In Midgard, the king is dead and a gathering is convened to choose the successor. Raef is forced to staunch his desire to discover new lands and must attend the gathering with his father, Lord of Vannheim. When murder disrupts the search for a new king, war breaks out and Raef burns with a new desire: a thirst for revenge.
The Blood-Tainted Winter is the first book in T.L. Greylock's The Song of the Ash Tree series
"You know as well as I the rumours of battle in the northern lands, of foul betrayal and cursed blood."
Greylock effortlessly portrays the gritty world of war in this sweeping Nordic fantasy. Against this backdrop, we follow Raef's struggle to forget youthful dreams of adventure and glory, and face a stark reality of grief, revenge, duty and power. Difficult lessons follow, and Raef has to make tough decisions about trust and loyalty—in short, he must grow up, and quickly.
"You cannot please all men, Raef."
"I do not wish to. But neither can I only please myself."
What I enjoyed most about this story was the way in which the mythology was such an integral part of the plot. The gods have a strong presence and their machinations are evident in a number of mysterious ways that unfold in a tantalising fashion. One concern of such a plot device is a potential lack of character agency, a result of determinism—like puppets on strings. Not so. These characters have the choice to stand up to the gods, or accept their will, and therefore do have an effect on the world. To be sure, the gods and half gods throw obstacles and advantages in the characters' path, and it makes for an intriguing story; one filled with mystery.
As the story goes on, and particularly in the second half, more mysteries and revelations unfold. There are twists and turns that will surprise and spellbind readers. From about the two-thirds mark, I was completely captivated by the story and the book became unputdownable. I also enjoyed the setting descriptions. Greylock's writing is superb, and she describes the places and events in such a vivid way that it was a pleasure to 'see' Midgard in my mind's eye.

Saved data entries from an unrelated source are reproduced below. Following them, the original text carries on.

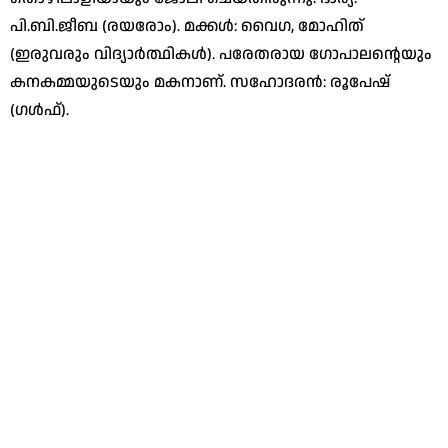
പി.ബി.ജീബ (രയരോം). മക്കള്‍: വൈഗ, മോഹിത്
(ഇരുവരും വിദ്യാര്‍ത്ഥികള്‍). പരേതരായ ഗോപാലന്റെയും
കനകമ്മയുടെയും മകനാണ്. സഹോദരന്‍: രൂപേഷ്
(ഗള്‍ഫ്).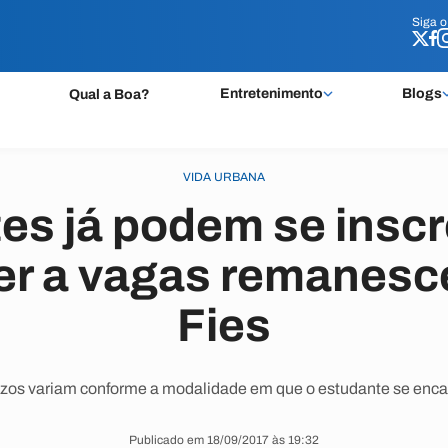
Siga 
Siga 
Entretenimento
Blogs
Qual a Boa?
VIDA URBANA
es já podem se inscr
er a vagas remanesc
Fies
zos variam conforme a modalidade em que o estudante se enca
Publicado em 18/09/2017 às 19:32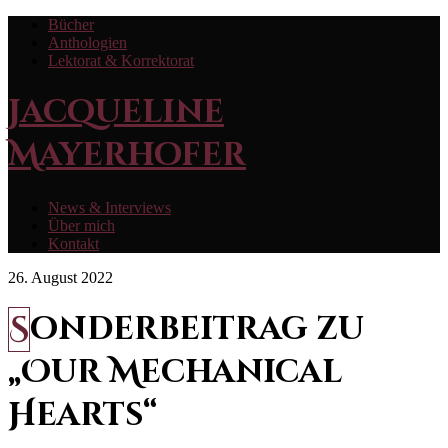
Bücher
Anthologien
Lektorat & Korrektorat
Jacqueline
Mayerhofer
News & Interviews
Über mich
Kontakt
26. August 2022
Sonderbeitrag zu
„Our Mechanical
Hearts“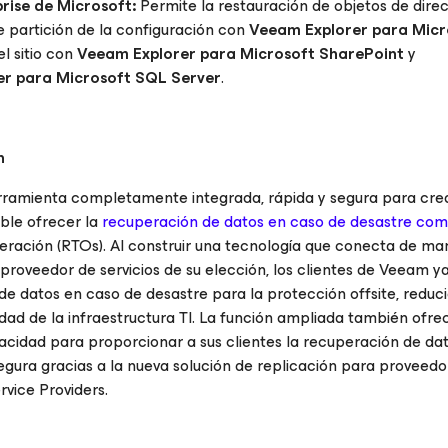
prise de Microsoft:
Permite la restauración de objetos de direc
e partición de la configuración con
Veeam Explorer
para Micr
el sitio con
Veeam Explorer
para Microsoft SharePoint
y
er
para Microsoft SQL Server
.
n
ramienta completamente integrada, rápida y segura para crea
ible ofrecer la
recuperación de datos en caso de desastre como
eración (RTOs). Al construir una tecnología que conecta de ma
 proveedor de servicios de su elección, los clientes de Veeam y
 de datos en caso de desastre para la protección offsite, reduc
ad de la infraestructura TI. La función ampliada también ofrec
acidad para proporcionar a sus clientes la recuperación de da
egura gracias a la nueva solución de replicación para proveedo
vice Providers.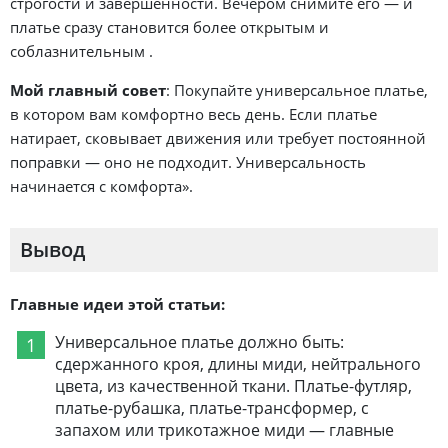
строгости и завершенности. Вечером снимите его — и
платье сразу становится более открытым и
соблазнительным .
Мой главный совет
: Покупайте универсальное платье,
в котором вам комфортно весь день. Если платье
натирает, сковывает движения или требует постоянной
поправки — оно не подходит. Универсальность
начинается с комфорта».
Вывод
Главные идеи этой статьи:
Универсальное платье должно быть:
сдержанного кроя, длины миди, нейтрального
цвета, из качественной ткани. Платье-футляр,
платье-рубашка, платье-трансформер, с
запахом или трикотажное миди — главные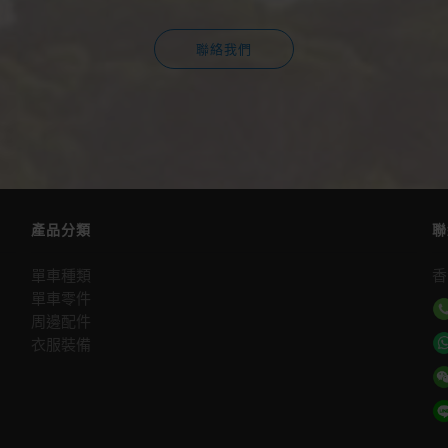
聯絡我們
產品分類
聯
單車種類
香
單車零件
周邊配件
衣服裝備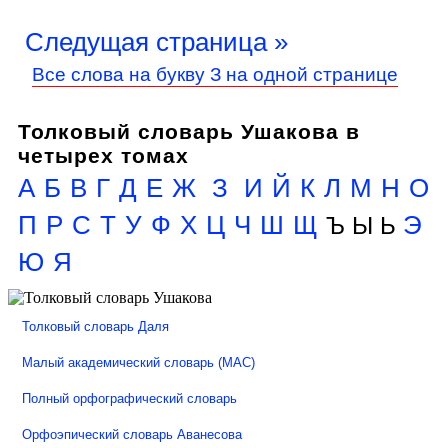
Следущая страница »
Все слова на букву З на одной странице
Толковый словарь Ушакова в
четырех томах
А
Б
В
Г
Д
Е
Ж
З
И
Й
К
Л
М
Н
О
П
Р
С
Т
У
Ф
Х
Ц
Ч
Ш
Щ
Э
Ъ Ы Ь
Ю
Я
Толковый словарь Даля
Малый академический словарь (МАС)
Полный орфографический словарь
Орфоэпический словарь Аванесова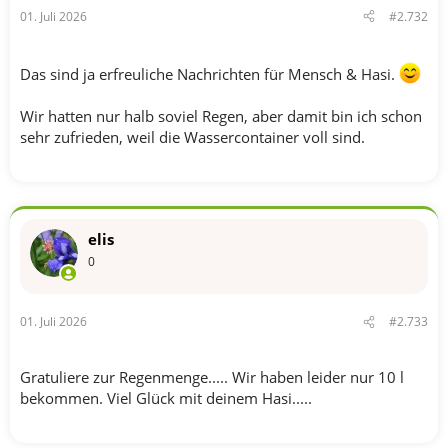
01. Juli 2026
#2.732
Das sind ja erfreuliche Nachrichten für Mensch & Hasi.
Wir hatten nur halb soviel Regen, aber damit bin ich schon
sehr zufrieden, weil die Wassercontainer voll sind.
elis
0
01. Juli 2026
#2.733
Gratuliere zur Regenmenge..... Wir haben leider nur 10 l
bekommen. Viel Glück mit deinem Hasi.....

"... the day grew dark and the sky filled with thrumming, writhing clouds that soon burst open, sending a fast and furious snowfall to the ground. Winds howled through the trees, blowing snow in all directions..."
I'd recommend The Blood-Tainted Winter to fans of Norse mythology and Vikings. I'd also recommend it to fans of George R.R. Martin's A Song of Ice and Fire, as there are some story elements that are similar (in a highly enjoyable way) and such fans will appreciate them.